— Tasks to carry out —
A - Using the passage about a mother's grief, answer these questions:
(i) Which four shows does the writer list as favorites?
(ii) What does the writer say she wants to do every time "Mickey Mouse Club House" comes on the screen?
(iii) What does the writer say the replay in her head is like?
B - Carry on the passage about a mother's grief from its last sentence.

— Page text —
○ ○ ○ ○ ○ ○ ○

I had paid the bill, that day. I knew it was late. I was just hoping I had paid it on time, for it not to get shut off. I didn’t. Tragedy. I could care less if I never watch T.V. again as it irritants me like no other. Useless stagnate noise to fill the voids within ourselves. Pleasure? From T.V. Really? Or avoidance from the reality of all the beauty that surrounds us, but we choose to ignore. Or avoidance from our pain? Relaxing? Maybe. Not to a mom, whom has lost her son. T.V. is pure static. Pure torture. Unnecessary noise. Anxiety. Time that we always spent together, Ro. T.V. time. “Mickey Mouse Club House.” “Max and Ruby.” “Clone Wars.” “Glee.” Our favorites. Now the shows still play. I want to throw up every time Mickey Mouse Club House comes on the screen. You should be watching it on my lap, eating you eggies. Why are you not? Where are you? Can anyone, explain any of this to me? Do you still have your children? Oh, they are outside, playing. Oh, they are at soccer practice. Oh, they are picking you flowers.” Well, darn it then. You cannot explain it to me. You cannot tell me everything happens for a reason. You cannot tell me how I should or should not be grieving. You cannot fix this. No one can. Unless you can bring him back. Unless you can rewind time to before he died. If you can do that, than we can talk. I’d live in that world, the not sick, the sick, the cancer sick, the cancer not getting better; but not the he’s dying from cancer, world. I’d live in every one of those worlds, for the rest of my life, except that one. I don’t ever want to have to watch my son, die over and over again. Except I do. Because it replays in my head as if I am at a theatre, watching a movie. The same movie, over and over again.

○ ○ ○ ○ ○ ○ ○

— Extracted entries —
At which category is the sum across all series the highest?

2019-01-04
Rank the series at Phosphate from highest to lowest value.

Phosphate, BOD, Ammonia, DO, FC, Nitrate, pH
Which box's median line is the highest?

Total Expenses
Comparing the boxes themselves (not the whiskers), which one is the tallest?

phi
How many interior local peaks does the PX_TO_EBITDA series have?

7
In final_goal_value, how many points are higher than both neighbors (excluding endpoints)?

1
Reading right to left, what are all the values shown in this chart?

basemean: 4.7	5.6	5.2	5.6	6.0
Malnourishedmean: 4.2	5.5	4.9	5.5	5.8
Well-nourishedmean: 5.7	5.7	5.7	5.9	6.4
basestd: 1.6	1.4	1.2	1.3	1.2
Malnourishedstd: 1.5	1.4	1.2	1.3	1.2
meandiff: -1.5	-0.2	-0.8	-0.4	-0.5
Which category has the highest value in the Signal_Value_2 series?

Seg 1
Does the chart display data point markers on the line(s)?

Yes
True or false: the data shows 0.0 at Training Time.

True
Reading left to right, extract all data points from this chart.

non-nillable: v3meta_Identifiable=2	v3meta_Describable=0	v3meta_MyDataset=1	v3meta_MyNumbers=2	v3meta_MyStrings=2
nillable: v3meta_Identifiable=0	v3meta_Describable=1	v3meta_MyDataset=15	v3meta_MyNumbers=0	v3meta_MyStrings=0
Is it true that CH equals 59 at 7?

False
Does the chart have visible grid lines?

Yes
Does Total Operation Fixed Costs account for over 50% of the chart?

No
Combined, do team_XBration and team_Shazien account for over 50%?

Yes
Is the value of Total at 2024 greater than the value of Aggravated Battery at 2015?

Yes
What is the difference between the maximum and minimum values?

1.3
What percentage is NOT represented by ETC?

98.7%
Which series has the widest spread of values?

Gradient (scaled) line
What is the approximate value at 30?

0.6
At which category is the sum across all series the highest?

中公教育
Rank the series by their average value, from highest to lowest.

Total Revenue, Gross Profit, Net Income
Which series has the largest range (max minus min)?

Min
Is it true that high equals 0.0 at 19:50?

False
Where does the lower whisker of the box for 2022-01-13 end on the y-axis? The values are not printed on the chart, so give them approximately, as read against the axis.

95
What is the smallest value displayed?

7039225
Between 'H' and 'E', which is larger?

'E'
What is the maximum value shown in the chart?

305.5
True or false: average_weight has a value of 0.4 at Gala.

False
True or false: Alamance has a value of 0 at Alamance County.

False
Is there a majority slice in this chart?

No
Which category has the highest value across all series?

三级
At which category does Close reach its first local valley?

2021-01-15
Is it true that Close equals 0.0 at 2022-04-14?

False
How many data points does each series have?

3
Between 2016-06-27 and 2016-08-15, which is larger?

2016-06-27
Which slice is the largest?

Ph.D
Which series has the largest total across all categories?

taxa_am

○ ○ ○ ○ ○ ○ ○

— Responses per task —
A -
(i) "Mickey Mouse Club House," "Max and Ruby," "Clone Wars," and "Glee."
(ii) She wants to throw up.
(iii) It is like being at a theatre watching a movie, the same movie over and over again.

B -
Dear Faithful Followers of this Blog,
Are you still out there? Have you gone away? I hope I didn’t worry you too much. I hope I didn’t scare you with this jippity jumpity blog post. I know I was a little all over the place. I told Woody I had not written in 3 days. He asked how that made me feel. I told him anxious. Very anxious. I’ve had too many things going on in my head to keep them cooped up for that long. When I release them, it’s like a flood of words, feelings, thoughts, all discombobulated. All wild and free which is just where I need to be because , All good things are wild and free, right? I so believe this to the core of my soul. Of the core to Ronan’s soul. My other favorite quote, “Life’s no way to treat an animal.” Vonnegut knows it better than anyone. I so appreciate that. I so appreciate all you. Forgive my lack of communication as far as messages, emails, Facebook’s…… I’ve taken on a lot. Emotionally, Physically, Mentally…. I feel like I’m drowning again. Dr. J is going to print out little flyers for me that simply say, “FUCK OFF! MY KID JUST DIED! SO NO, I WON”T DO THAT!” Brilliant woman she is.
If you have not heard from me this week, it’s not because I’m ignoring you. It’s because I honestly have so many emails, that I am scared to open them all up. I am going designate a day, to do this and go through them all, properly. Thank you for sending them. I can’t wait to read them. I’m sure there is much amazingness to come from them. So THANKYOUTHANKYOUTHANKYOU!!!!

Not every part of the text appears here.